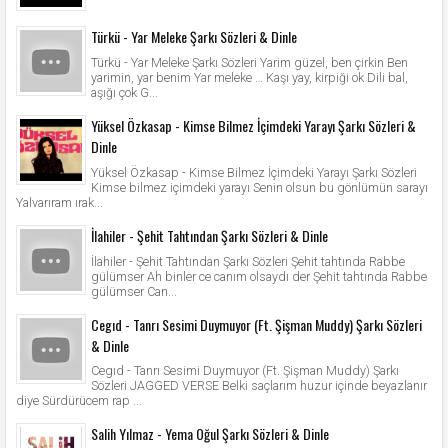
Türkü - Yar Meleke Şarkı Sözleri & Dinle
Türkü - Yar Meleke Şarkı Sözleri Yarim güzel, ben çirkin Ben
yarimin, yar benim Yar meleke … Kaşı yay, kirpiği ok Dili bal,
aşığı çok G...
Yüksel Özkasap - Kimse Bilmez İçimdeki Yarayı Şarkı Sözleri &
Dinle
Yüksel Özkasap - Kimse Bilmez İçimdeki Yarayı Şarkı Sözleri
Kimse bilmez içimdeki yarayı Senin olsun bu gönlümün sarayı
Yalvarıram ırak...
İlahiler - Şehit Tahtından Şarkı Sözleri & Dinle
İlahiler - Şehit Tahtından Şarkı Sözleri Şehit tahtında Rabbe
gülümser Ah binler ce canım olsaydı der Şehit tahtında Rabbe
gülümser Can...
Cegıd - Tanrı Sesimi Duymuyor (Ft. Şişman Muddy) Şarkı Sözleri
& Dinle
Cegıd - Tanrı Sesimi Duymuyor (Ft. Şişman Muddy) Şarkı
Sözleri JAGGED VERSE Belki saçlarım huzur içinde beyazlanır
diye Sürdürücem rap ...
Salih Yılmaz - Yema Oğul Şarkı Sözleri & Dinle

+ + + +

> _Exercise prompt_:
Please give the material again with every "Dinle" replaced by "Listen" and nothing else changed. Leave the pictures out.

> _Written response_:
Türkü - Yar Meleke Şarkı Sözleri & Listen
Türkü - Yar Meleke Şarkı Sözleri Yarim güzel, ben çirkin Ben
yarimin, yar benim Yar meleke … Kaşı yay, kirpiği ok Dili bal,
aşığı çok G...
Yüksel Özkasap - Kimse Bilmez İçimdeki Yarayı Şarkı Sözleri &
Listen
Yüksel Özkasap - Kimse Bilmez İçimdeki Yarayı Şarkı Sözleri
Kimse bilmez içimdeki yarayı Senin olsun bu gönlümün sarayı
Yalvarıram ırak...
İlahiler - Şehit Tahtından Şarkı Sözleri & Listen
İlahiler - Şehit Tahtından Şarkı Sözleri Şehit tahtında Rabbe
gülümser Ah binler ce canım olsaydı der Şehit tahtında Rabbe
gülümser Can...
Cegıd - Tanrı Sesimi Duymuyor (Ft. Şişman Muddy) Şarkı Sözleri
& Listen
Cegıd - Tanrı Sesimi Duymuyor (Ft. Şişman Muddy) Şarkı
Sözleri JAGGED VERSE Belki saçlarım huzur içinde beyazlanır
diye Sürdürücem rap ...
Salih Yılmaz - Yema Oğul Şarkı Sözleri & Listen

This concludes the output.